Mais descendons de ces hauteurs pour en revenir à la musique populaire d’ici, parce que je viens de lire un pénible article sur les Rita Mitsouko, en d’autre temps héraults de la chanson en France, à propos de leur disque live avec l’orchestre Lamoureux, le plus vieil orchestre symphonique français, en d’autres temps interprète privilégié de Debussy, Ravel ou Xenakis. L’administrateur de l’orchestre m’avait proposé il y a plus d’un an de faire de même avec moi, à savoir reprendre des chansons de mon répertoire (appelons les choses par le seul nom qu’on leur trouve), et les faire arranger pour la formation classique (à ce sujet, il avait évoqué la possibilité de concerts aux Bouffes du Nord ; euh, finalement, c’est solo). Il m’avait, à titre d’exemple donné les pré-mixes des enregistrements réalisés avec les Mitsouko, et j’avais trouvé ça lourdingue, mariage peu inspiré, peu habile et empesé d’électricité, de rythmique plombante et de classique très classique. Aujourd’hui que ces enregistrements sont diffusés, plébiscités par une large portion de la critique musicale hexagonale, l’énigme du naufrage des Rita s’épaissit. Et on en resterait là, on passerait son chemin sans broncher en pensant, reconnaissant, à ce qui a été et ne veut plus être (voire en se souvenant d’un beau concert en 2002 aux Vieilles Charrues, pour peu qu’on ne soit pas regardant sur les « arrangements », où Catherine Ringer irradiait, vous faisait oublier les vaches maigres de leurs dernières livraisons discographiques), si dans le Monde 2 daté du 11 avril, le duo ne tenait des discours réac sur (je cite) « la pauvreté de la scène française » Fred Chichin incriminant Obispo, Johnny et Claude François comme si c’était les seuls référents possibles, et Catherine Ringer assénant en point d’orgue un complaisant : « Pourquoi Star Ac’ fait un tel succès ? parce qu’il n’y a rien d'autre en face ». On dirait du Bergheaud, l’aigreur en moins, dans le registre de l’autodépréciation complaisante, du cocorico à l’envers. Ces gens là, en d’autres temps géniaux, et qui aujourd’hui fermés sur eux mêmes, figés sur leurs à-prioris, leurs références d’il y a 1000 ans, sans doute infoutus de citer un centième de ce qui se fait aujourd’hui en France, vous infligent un indigne brouet classico-funky-flonflons, tout en lamentant qu’ici on soit grave à la traîne des américains … De l’air, les amis, de l’air.

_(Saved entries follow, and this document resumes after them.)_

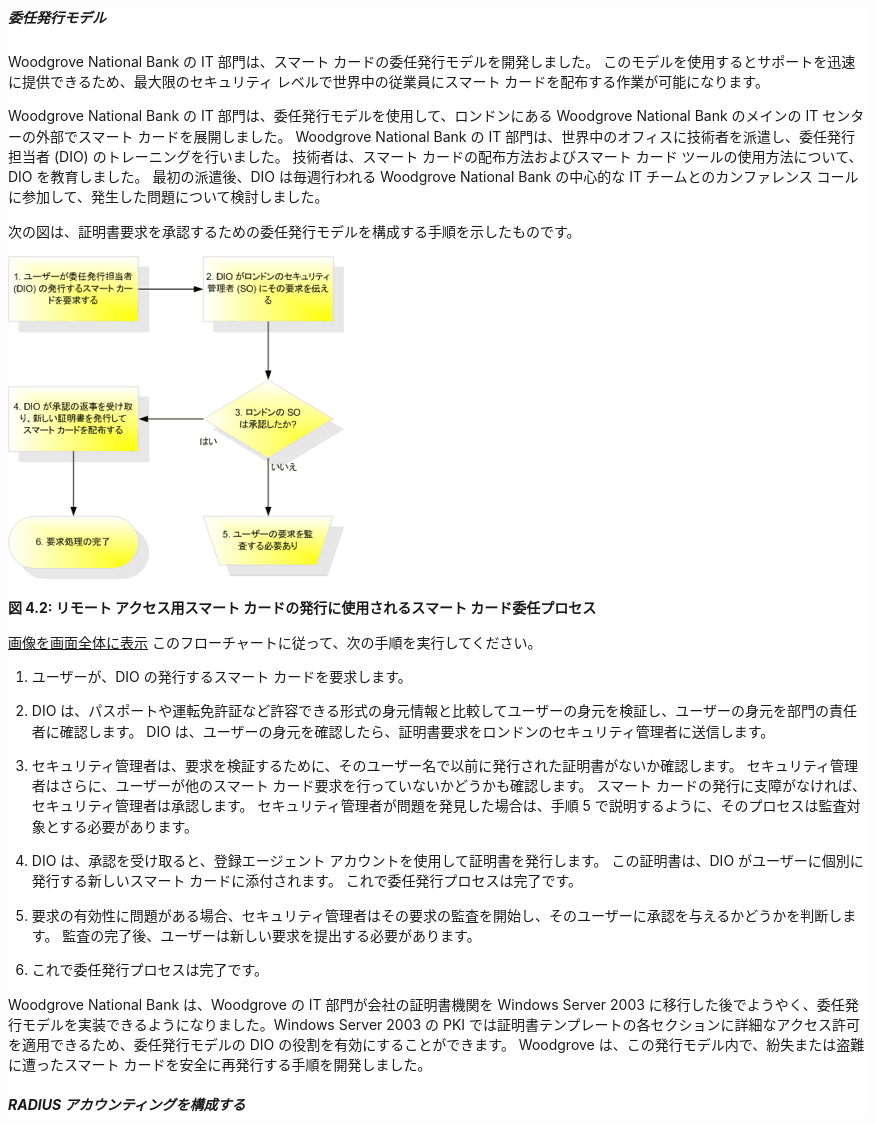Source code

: ##### 委任発行モデル

Woodgrove National Bank の IT 部門は、スマート カードの委任発行モデルを開発しました。 このモデルを使用するとサポートを迅速に提供できるため、最大限のセキュリティ レベルで世界中の従業員にスマート カードを配布する作業が可能になります。

Woodgrove National Bank の IT 部門は、委任発行モデルを使用して、ロンドンにある Woodgrove National Bank のメインの IT センターの外部でスマート カードを展開しました。 Woodgrove National Bank の IT 部門は、世界中のオフィスに技術者を派遣し、委任発行担当者 (DIO) のトレーニングを行いました。 技術者は、スマート カードの配布方法およびスマート カード ツールの使用方法について、DIO を教育しました。 最初の派遣後、DIO は毎週行われる Woodgrove National Bank の中心的な IT チームとのカンファレンス コールに参加して、発生した問題について検討しました。

次の図は、証明書要求を承認するための委任発行モデルを構成する手順を示したものです。

![](images/Cc170951.PGFG0402(ja-jp,TechNet.10).gif)

**図 4.2: リモート アクセス用スマート カードの発行に使用されるスマート カード委任プロセス**

[画像を画面全体に表示](https://technet.microsoft.com/ja-jp/cc170951.pgfg0402_big(ja-jp,technet.10).gif)
このフローチャートに従って、次の手順を実行してください。

1.  ユーザーが、DIO の発行するスマート カードを要求します。

2.  DIO は、パスポートや運転免許証など許容できる形式の身元情報と比較してユーザーの身元を検証し、ユーザーの身元を部門の責任者に確認します。 DIO は、ユーザーの身元を確認したら、証明書要求をロンドンのセキュリティ管理者に送信します。

3.  セキュリティ管理者は、要求を検証するために、そのユーザー名で以前に発行された証明書がないか確認します。 セキュリティ管理者はさらに、ユーザーが他のスマート カード要求を行っていないかどうかも確認します。 スマート カードの発行に支障がなければ、セキュリティ管理者は承認します。 セキュリティ管理者が問題を発見した場合は、手順 5 で説明するように、そのプロセスは監査対象とする必要があります。

4.  DIO は、承認を受け取ると、登録エージェント アカウントを使用して証明書を発行します。 この証明書は、DIO がユーザーに個別に発行する新しいスマート カードに添付されます。 これで委任発行プロセスは完了です。

5.  要求の有効性に問題がある場合、セキュリティ管理者はその要求の監査を開始し、そのユーザーに承認を与えるかどうかを判断します。 監査の完了後、ユーザーは新しい要求を提出する必要があります。

6.  これで委任発行プロセスは完了です。

Woodgrove National Bank は、Woodgrove の IT 部門が会社の証明書機関を Windows Server 2003 に移行した後でようやく、委任発行モデルを実装できるようになりました。Windows Server 2003 の PKI では証明書テンプレートの各セクションに詳細なアクセス許可を適用できるため、委任発行モデルの DIO の役割を有効にすることができます。 Woodgrove は、この発行モデル内で、紛失または盗難に遭ったスマート カードを安全に再発行する手順を開発しました。  

##### RADIUS アカウンティングを構成する
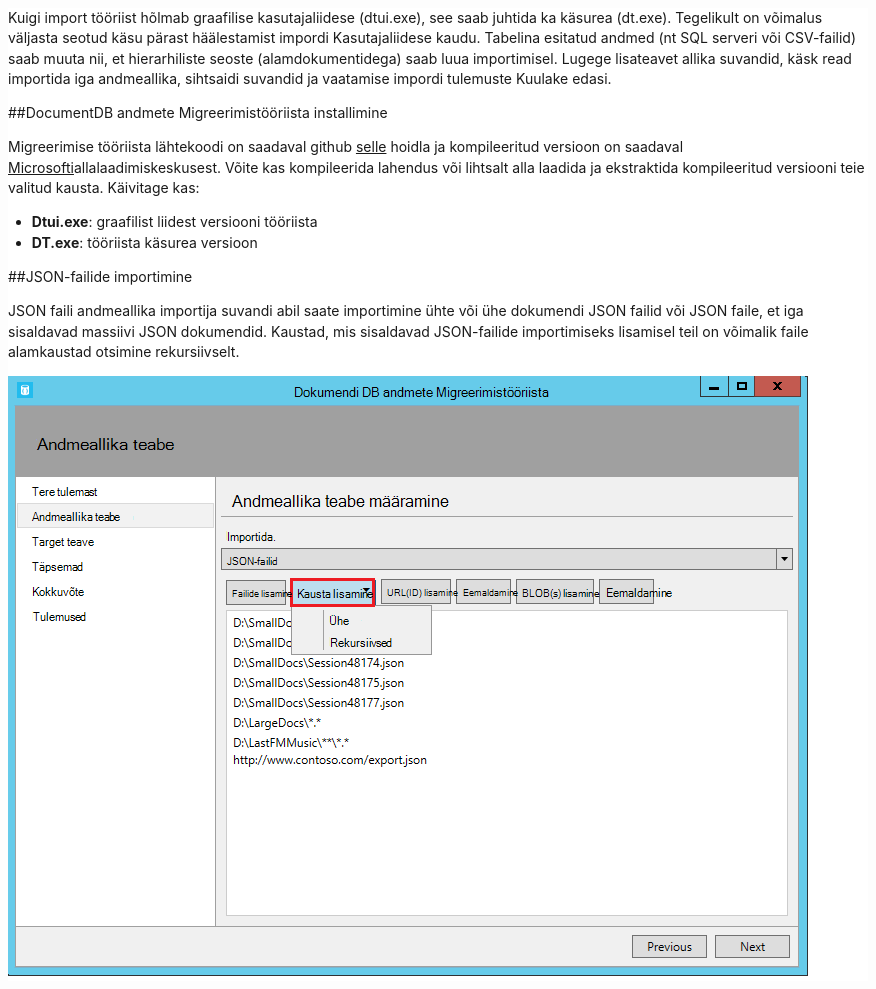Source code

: Kuigi import tööriist hõlmab graafilise kasutajaliidese (dtui.exe), see saab juhtida ka käsurea (dt.exe). Tegelikult on võimalus väljasta seotud käsu pärast häälestamist impordi Kasutajaliidese kaudu. Tabelina esitatud andmed (nt SQL serveri või CSV-failid) saab muuta nii, et hierarhiliste seoste (alamdokumentidega) saab luua importimisel. Lugege lisateavet allika suvandid, käsk read importida iga andmeallika, sihtsaidi suvandid ja vaatamise impordi tulemuste Kuulake edasi.


##<a id="Install"></a>DocumentDB andmete Migreerimistööriista installimine

Migreerimise tööriista lähtekoodi on saadaval github [selle](https://github.com/azure/azure-documentdb-datamigrationtool) hoidla ja kompileeritud versioon on saadaval [Microsofti](http://www.microsoft.com/downloads/details.aspx?FamilyID=cda7703a-2774-4c07-adcc-ad02ddc1a44d)allalaadimiskeskusest. Võite kas kompileerida lahendus või lihtsalt alla laadida ja ekstraktida kompileeritud versiooni teie valitud kausta. Käivitage kas:

- **Dtui.exe**: graafilist liidest versiooni tööriista
- **DT.exe**: tööriista käsurea versioon

##<a id="JSON"></a>JSON-failide importimine

JSON faili andmeallika importija suvandi abil saate importimine ühte või ühe dokumendi JSON failid või JSON faile, et iga sisaldavad massiivi JSON dokumendid. Kaustad, mis sisaldavad JSON-failide importimiseks lisamisel teil on võimalik faile alamkaustad otsimine rekursiivselt.

![Kuvatõmmis, JSON faili andmeallika Valikud - migreerimise Andmebaasiriistad](./media/documentdb-import-data/jsonsource.png)
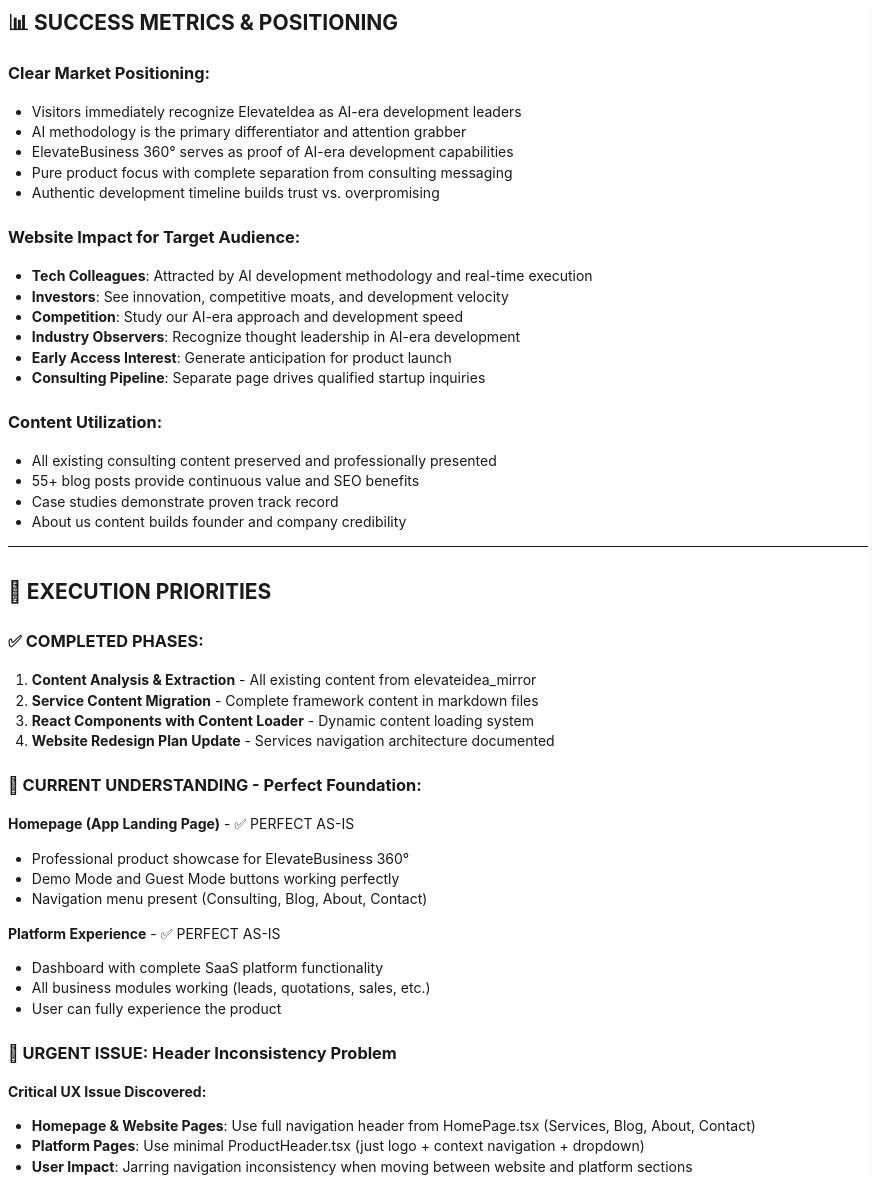 
## 📊 **SUCCESS METRICS & POSITIONING**

### **Clear Market Positioning:**
- Visitors immediately recognize ElevateIdea as AI-era development leaders
- AI methodology is the primary differentiator and attention grabber
- ElevateBusiness 360° serves as proof of AI-era development capabilities
- Pure product focus with complete separation from consulting messaging
- Authentic development timeline builds trust vs. overpromising

### **Website Impact for Target Audience:**
- **Tech Colleagues**: Attracted by AI development methodology and real-time execution
- **Investors**: See innovation, competitive moats, and development velocity
- **Competition**: Study our AI-era approach and development speed
- **Industry Observers**: Recognize thought leadership in AI-era development
- **Early Access Interest**: Generate anticipation for product launch
- **Consulting Pipeline**: Separate page drives qualified startup inquiries

### **Content Utilization:**
- All existing consulting content preserved and professionally presented
- 55+ blog posts provide continuous value and SEO benefits
- Case studies demonstrate proven track record
- About us content builds founder and company credibility

---

## 🎯 **EXECUTION PRIORITIES**

### **✅ COMPLETED PHASES:**
1. **Content Analysis & Extraction** - All existing content from elevateidea_mirror
2. **Service Content Migration** - Complete framework content in markdown files  
3. **React Components with Content Loader** - Dynamic content loading system
4. **Website Redesign Plan Update** - Services navigation architecture documented

### **🎯 CURRENT UNDERSTANDING - Perfect Foundation:**
**Homepage (App Landing Page)** - ✅ PERFECT AS-IS
- Professional product showcase for ElevateBusiness 360°
- Demo Mode and Guest Mode buttons working perfectly
- Navigation menu present (Consulting, Blog, About, Contact)

**Platform Experience** - ✅ PERFECT AS-IS  
- Dashboard with complete SaaS platform functionality
- All business modules working (leads, quotations, sales, etc.)
- User can fully experience the product

### **🚨 URGENT ISSUE: Header Inconsistency Problem**

**Critical UX Issue Discovered:**
- **Homepage & Website Pages**: Use full navigation header from HomePage.tsx (Services, Blog, About, Contact)
- **Platform Pages**: Use minimal ProductHeader.tsx (just logo + context navigation + dropdown)
- **User Impact**: Jarring navigation inconsistency when moving between website and platform sections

Bon, j’étais parti dans l’idée de parler de ce que je vivais autour de la sortie du disque et du bouquin, et puis mes vieux démons de donneurs de leçons m’ont repris… Ce sera pour plus tard. Avant d’en rester là, je voudrais vous signaler la sortie en mai du DVD du très bon film d’Antoine Desrosières « Banqueroute » (2000), dont il m’avait confié la BO, avec en bonus, surtout, son premier court métrage « L’hydrolution » un des films les plus hilarants, absurdes et poétiques que j’ai vu de ma vie, il faut vraiment voir ça, c’est, allons y gaiement, un chef-d’œuvre. Et une petite recommandation à l’intention des réalisateurs qui souhaiteraient à l’avenir me confier une BO ou utiliser mes morceaux : renoncez, je porte la poisse ; par contre j’ai un pote breton…

Embrassades et accolades.
 

Dernière nouvelle : deux petites nouveautés à rajouter à votre liste de commissions :
- Cocorosie « La maison de mes rêves » : sous ce patronyme et ce titre décourageants, sans parler de la pochette, une petite merveille LO-FI de deux américaines à Paris, sorte de Billie Holiday(s) vaguement trip-hop aux petits pieds, mais jolis, les pieds, très intrigants.
- Sufjan Stevens : « Seven swans » dans la lignée, en plus contemplatif de son très très beau précédent, avec de beaux motifs de banjo mélancolique, et pas mal d’air crève-cœur.